The popularity of Caffe can be gauged from the fact that within just two years of its release, it has got 600+ citations and 3400+ forks. The Caffe framework primarily focuses on vision, but it can be adopted for other media as well. The detailed installation instructions to configure Caffe in Ubuntu are available at http://caffe.berkeleyvision.org/installation.html.
The Caffe demo for image classification is available at http://demo.caffe.berkeleyvision.org. A sample screenshot with its classification is shown in Figure 5.
Caffe sample implementations for scene recognition, object recognition, visual style recognition, segmentation, etc, are available. The Embedded Café on NVIDIA Jetson TK1 mobile board enables image inference within 35ms.
DL4J or Deeplearning4J is an open source deep learning library which is targeted at Java/Scala. It can be directly used for deep learning implementations by non-researchers in an easier manner compared to Theano. It allows the development of faster prototyping, and is available under the Apache 2.0 licence.
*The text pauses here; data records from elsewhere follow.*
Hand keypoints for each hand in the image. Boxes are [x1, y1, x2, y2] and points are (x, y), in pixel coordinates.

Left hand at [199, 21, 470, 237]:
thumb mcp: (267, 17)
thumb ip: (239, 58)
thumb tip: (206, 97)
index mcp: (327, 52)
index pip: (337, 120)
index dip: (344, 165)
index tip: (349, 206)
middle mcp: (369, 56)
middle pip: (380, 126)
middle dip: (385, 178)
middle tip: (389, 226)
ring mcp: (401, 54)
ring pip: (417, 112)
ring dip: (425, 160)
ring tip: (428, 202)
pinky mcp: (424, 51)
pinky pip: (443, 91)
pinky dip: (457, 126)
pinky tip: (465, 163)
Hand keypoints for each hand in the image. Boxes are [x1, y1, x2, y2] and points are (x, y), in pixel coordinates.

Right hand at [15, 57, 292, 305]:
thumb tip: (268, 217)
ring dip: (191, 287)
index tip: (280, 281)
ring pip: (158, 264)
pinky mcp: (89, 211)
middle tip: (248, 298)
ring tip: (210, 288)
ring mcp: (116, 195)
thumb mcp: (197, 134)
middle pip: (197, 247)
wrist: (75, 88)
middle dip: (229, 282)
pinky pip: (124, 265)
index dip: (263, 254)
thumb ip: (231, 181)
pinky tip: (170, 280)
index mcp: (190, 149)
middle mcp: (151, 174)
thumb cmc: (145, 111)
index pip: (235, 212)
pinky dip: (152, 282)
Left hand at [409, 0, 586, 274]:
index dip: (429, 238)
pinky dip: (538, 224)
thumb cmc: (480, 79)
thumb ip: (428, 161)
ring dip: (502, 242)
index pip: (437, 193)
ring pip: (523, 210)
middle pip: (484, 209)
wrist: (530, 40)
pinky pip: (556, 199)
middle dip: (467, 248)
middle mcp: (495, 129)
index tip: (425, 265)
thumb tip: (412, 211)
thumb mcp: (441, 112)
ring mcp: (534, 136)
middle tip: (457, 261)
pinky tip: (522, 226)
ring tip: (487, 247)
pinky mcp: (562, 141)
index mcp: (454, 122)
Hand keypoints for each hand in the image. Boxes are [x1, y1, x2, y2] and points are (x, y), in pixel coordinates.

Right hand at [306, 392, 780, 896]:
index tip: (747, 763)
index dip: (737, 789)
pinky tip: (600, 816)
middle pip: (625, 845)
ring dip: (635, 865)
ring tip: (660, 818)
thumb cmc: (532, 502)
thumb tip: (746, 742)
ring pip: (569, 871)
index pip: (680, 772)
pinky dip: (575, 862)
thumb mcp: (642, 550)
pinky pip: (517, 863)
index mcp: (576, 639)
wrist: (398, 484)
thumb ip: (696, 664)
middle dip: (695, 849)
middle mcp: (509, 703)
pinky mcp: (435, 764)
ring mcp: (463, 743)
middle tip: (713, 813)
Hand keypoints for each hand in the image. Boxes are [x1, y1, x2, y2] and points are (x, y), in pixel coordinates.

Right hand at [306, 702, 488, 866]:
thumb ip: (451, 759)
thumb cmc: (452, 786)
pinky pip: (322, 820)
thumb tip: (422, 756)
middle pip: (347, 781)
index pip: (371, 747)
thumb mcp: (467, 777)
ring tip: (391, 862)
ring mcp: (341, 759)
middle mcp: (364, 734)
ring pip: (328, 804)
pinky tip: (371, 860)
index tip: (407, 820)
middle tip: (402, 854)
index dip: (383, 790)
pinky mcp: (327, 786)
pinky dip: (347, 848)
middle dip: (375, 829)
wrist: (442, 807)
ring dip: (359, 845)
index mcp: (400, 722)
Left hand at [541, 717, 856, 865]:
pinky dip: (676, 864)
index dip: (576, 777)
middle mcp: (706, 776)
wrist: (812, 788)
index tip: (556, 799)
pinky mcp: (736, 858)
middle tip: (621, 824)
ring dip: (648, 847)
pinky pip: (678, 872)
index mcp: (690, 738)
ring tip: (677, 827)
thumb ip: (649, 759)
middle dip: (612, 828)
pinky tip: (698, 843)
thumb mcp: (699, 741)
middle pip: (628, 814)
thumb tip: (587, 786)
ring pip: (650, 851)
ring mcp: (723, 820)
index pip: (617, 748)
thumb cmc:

The DL4J use cases are listed below:
- Image recognition
- Speech processing
- Spam filtering
- E-commerce fraud detection, etc
The important features of DL4J are:
- GPU integration
- Robust n-dimensional array handling
- Hadoop and Spark scalability
- ND4J, which is a linear algebra library, and runs 200 per cent faster than Numpy
- Canova, which is a vectorisation tool for machine learning libraries.
The neural network architectures supported by DL4J are shown in Figure 6.
- Reinforcement learning model
- Classification (SVM) and regression (L2)
- Major neural network modules
- Image processing using Convolutional Networks
An easy-to-follow guide for using ConvNetJS is available at http://cs.stanford.edu/people/karpathy/convnetjs/started.html.
Torch is a framework for scientific computing. It has great support for many machine learning algorithms. It is based on a faster scripting language called LuaJIT, C and CUDA implementations. The primary features of Torch are:
- Neural network and energy based models
- Quick and efficient GPU support
- It has embeddable ports for iOS and Android
- Robust and powerful N-dimensional array handling
- Many functions for indexing, slicing and transposing
- Comes with a large ecosystem of community-driven packages for computer vision, machine learning, etc
Apart from the software libraries highlighted in this article, there are various other options for deep learning development like Deepnet, Hebel, Deeppy, Neon, Intel Deep learning framework and Mocha. As the field of deep learning is in its early stages and the best is yet to come, it can be confidently said that in the years ahead, deep learning will emerge as a game changer with applications in various domains.